Control Biting Flies —Is your barn and stable ready for Spring?

It’s spring and that means the biting flies are emerging from their pupa cases and hungry for a blood meal. Are your barn and stable ready for spring? They can be with a simple solution. The Fly Cage helps cut down on horse flies and other biting flies that pester animals and handlers alike.

Green Technology Rescues Horse and Rider

We are all concerned about the use of toxic chemicals. They are too risky to use around stock and where family, children, hired help, and pets may come into contact with them. Not only do they pose a health risk, one has to wonder if they are an effective way to control biting insects.

The whole emphasis on toxins is that the insect has to come into contact with them in order for them to work. Horse flies and other biting flies use a much more complex system of finding food. They are visual hunters. They use color and movement to locate prey.

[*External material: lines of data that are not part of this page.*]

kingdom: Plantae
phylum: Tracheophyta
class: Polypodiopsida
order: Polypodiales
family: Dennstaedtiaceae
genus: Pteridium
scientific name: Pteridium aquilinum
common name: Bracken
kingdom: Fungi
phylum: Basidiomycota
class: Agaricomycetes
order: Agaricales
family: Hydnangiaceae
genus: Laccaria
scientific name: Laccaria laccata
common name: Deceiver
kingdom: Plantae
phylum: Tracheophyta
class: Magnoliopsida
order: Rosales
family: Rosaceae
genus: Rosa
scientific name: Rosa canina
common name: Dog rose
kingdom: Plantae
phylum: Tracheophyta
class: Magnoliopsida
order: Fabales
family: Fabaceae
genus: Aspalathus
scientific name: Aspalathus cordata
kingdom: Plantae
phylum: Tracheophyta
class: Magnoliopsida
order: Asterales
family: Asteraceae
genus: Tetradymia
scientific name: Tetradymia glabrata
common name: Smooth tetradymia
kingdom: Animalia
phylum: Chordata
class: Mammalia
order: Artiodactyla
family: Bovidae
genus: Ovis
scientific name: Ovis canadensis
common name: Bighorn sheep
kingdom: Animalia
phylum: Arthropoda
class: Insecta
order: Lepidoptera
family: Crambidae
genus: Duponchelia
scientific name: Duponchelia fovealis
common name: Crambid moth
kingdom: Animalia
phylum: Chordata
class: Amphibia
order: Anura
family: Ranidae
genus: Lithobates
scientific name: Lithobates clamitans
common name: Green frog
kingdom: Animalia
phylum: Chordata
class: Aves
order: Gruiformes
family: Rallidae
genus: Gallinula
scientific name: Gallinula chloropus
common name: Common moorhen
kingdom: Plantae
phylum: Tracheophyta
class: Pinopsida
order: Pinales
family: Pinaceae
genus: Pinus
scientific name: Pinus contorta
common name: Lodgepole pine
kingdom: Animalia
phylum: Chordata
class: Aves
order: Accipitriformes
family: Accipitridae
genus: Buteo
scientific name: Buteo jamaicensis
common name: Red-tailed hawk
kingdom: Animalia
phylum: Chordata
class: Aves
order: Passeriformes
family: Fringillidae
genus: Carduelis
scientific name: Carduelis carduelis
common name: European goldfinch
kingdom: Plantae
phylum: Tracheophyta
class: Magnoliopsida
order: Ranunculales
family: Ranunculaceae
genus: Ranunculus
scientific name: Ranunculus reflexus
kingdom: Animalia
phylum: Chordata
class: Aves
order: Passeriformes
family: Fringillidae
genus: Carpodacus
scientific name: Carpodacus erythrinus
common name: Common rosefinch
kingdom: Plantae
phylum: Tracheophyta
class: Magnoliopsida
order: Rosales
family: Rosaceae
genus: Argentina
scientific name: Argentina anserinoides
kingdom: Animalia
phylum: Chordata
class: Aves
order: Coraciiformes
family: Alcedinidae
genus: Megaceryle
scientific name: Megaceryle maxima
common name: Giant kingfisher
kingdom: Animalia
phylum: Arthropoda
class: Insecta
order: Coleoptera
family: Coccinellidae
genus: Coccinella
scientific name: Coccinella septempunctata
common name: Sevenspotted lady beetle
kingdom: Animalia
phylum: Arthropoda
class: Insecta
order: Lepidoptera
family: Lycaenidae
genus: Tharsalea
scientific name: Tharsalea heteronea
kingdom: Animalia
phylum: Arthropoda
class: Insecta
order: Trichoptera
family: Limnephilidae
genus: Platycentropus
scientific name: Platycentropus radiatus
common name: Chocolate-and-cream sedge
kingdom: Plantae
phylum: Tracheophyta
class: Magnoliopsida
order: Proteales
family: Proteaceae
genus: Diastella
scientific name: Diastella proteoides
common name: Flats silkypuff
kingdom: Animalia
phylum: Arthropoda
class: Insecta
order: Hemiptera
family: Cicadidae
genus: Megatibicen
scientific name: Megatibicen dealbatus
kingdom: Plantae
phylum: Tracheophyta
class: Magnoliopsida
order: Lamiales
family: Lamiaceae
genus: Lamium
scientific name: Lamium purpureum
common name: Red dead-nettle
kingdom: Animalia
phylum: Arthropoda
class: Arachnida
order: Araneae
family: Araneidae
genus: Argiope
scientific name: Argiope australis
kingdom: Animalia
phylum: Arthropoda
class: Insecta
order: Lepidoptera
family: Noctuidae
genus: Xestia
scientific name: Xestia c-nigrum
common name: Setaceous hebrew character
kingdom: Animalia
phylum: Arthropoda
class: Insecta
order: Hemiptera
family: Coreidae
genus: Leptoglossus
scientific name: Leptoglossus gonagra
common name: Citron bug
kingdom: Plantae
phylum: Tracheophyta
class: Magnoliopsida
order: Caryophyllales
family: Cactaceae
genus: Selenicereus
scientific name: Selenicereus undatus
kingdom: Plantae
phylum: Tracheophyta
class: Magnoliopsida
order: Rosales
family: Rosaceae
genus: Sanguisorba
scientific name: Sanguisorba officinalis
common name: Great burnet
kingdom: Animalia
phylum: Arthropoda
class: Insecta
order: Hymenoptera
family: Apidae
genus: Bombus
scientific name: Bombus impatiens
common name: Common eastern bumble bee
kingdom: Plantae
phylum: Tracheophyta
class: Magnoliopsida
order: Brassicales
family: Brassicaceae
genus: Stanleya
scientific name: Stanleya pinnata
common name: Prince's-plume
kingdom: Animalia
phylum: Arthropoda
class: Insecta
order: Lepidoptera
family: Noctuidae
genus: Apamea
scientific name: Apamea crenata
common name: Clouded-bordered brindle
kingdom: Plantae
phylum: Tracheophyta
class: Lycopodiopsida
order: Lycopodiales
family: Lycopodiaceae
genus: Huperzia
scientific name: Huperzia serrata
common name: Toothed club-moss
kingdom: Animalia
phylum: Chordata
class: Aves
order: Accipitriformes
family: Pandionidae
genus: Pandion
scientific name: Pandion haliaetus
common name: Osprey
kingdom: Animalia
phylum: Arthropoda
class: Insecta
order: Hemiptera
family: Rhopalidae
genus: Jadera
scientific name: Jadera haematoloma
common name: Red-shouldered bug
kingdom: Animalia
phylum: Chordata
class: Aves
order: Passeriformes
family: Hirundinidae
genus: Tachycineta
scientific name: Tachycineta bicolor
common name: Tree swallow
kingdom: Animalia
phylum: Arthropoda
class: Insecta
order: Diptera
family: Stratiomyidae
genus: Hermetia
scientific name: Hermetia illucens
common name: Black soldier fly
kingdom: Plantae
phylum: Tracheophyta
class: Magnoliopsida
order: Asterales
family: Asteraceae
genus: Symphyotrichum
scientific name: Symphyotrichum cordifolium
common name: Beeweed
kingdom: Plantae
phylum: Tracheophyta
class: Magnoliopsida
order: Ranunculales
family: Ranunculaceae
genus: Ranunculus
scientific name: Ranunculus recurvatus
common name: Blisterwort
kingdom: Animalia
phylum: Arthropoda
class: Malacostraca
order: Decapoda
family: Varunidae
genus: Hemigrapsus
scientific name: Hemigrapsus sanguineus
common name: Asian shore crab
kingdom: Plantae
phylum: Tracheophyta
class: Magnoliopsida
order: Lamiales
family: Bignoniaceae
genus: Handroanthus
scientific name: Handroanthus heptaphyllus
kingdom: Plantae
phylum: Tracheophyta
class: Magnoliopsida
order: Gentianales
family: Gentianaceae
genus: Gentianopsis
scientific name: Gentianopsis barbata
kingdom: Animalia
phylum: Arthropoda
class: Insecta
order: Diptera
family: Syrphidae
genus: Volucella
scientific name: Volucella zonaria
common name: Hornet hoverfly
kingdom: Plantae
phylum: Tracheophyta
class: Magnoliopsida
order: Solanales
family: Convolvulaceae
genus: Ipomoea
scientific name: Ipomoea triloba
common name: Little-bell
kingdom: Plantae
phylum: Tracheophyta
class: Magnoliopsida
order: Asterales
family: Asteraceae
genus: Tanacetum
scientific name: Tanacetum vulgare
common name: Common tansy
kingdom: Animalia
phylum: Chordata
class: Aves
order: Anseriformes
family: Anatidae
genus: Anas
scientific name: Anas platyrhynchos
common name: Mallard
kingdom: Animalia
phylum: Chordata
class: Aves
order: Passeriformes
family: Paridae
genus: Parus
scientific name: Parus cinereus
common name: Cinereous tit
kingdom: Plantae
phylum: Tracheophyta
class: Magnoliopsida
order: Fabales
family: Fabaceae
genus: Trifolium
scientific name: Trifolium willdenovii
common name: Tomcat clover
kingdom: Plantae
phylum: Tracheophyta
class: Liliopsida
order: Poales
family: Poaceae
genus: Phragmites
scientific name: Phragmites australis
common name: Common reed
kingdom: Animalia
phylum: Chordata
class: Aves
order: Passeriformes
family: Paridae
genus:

Not only can they see you, they can track your movement. That is why biting flies are so successful at finding victims. Their compound eyes are the real issue. They hunt by seeking darker colors and movement. This is also why the Fly Cage works effectively. It offers the right color tones to attract biting flies and has a movement that draws them in faster. Their path to you, your horse, pets, and children is a direct one. Because biting flies feed on blood, they seek out our warm bodies like a heat seeking missile. Warm bodies mean blood and the female horse fly needs blood to produce eggs. The males do not feed on blood. Spring is a prime time for biting flies to mate and that is why they are such pests as soon as the weather grows warm. This is also why toxins do not really work to control biting flies.

To Control Biting Flies, Requires That You Understand Them

Biting flies breed in wet areas. Unlike some insects, such as dragonflies, they do not lay their eggs in water. So treating water is both an environmental issue and added cost that is not effective. You still have biting flies such as:

  • Horse Flies
  • Deer Flies
  • Green Heads
  • Yellow Flies

Toxins are not effective and they pose health risks to humans and animals. What does work to control biting flies is the Fly Cage. You can use green technology to control their populations. Remember how their vision works to locate color and movement? Well, the fly trap uses that information to attract biting flies. They fly in and they don’t fly out again. No toxins. No huge cost to treat the water. Just a simple Fly Cage that makes spring a little more enjoyable.